Sorry if this is the wrong place, but I’m not sure what Stack Exchange site is suitable for these types of questions.
I have a task to build a pool of adresses for direct marketing. I have to:
- Merge different adress lists (all of which already in Database)
- Correct names based on some rules (e.g if name is like “John & Mary Doe”, I need to split the name as “John Doe” and “Mary Doe”)
- Deduplicate records
- Find customer numbers by joining with our customer database on names and adresses
- Join with several tables that supply customer information (age, gender, customer value, what products has he/she already bought from us, when was he/she contacted recently)
- Join with several tables that supply regional information (how many products have we sold in that region, what is the sociodemographical structure, what is the average income of the region)
- Construct a flat table with all those information and make it available in the same database (no input/output from/to other systems or flat files)
- Schedule it to run every night
So now I am considering which is the best way of achieving this. I can think of following alternatives.
-
Just write a big SQL batch with UNIONs, JOINS and SELECT INTOs
+ straightforward
+ flexible
– hard to read
– hard to maintain
– slow when I always create intermediate tables between steps -
SQL Server Integration Services
+ easy to read and maintain
+ good error handling
+ self-documentation
+ visual
– I need to learn it
– not sure if it’s flexible enough when it comes to window functions (ranking, row number, etc.)

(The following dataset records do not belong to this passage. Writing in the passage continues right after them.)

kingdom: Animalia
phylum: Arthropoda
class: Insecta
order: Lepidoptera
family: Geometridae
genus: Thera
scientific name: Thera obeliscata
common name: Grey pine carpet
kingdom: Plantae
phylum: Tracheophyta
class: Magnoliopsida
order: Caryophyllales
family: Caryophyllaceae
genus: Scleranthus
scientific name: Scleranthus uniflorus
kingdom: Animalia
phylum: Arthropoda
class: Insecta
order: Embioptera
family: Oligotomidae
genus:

– not sure if it would be faster or slower than SQL
– AFAIK no way to create SQL from data flow (just in case) -
SQL Server Analysis Services
– I don’t even know how it differs from SSIS -
Some other way??
Thanks
SSIS as name says is useful for data integration/transformation from many different sources. If you are doing all stuff on SQL Server – use stored procedures. And that should be enough for your needs. Temporary tables will be very useful here.
On the other hand…
SSIS is very powerful tool because all data flow work is done in-memory, so it is quick but you need to worry about your memory consumption. It depends of amount of data but you also need to avoid here any asynchronous operations(grouping, sorting), because they can easily fill your memory. If there will be a lot of transrofmations, updates, calculations etc in data flow, SSIS can be even faster.
But…
You have third option here. Combine this two using “Data Flow” and “Execute SQL Task” components.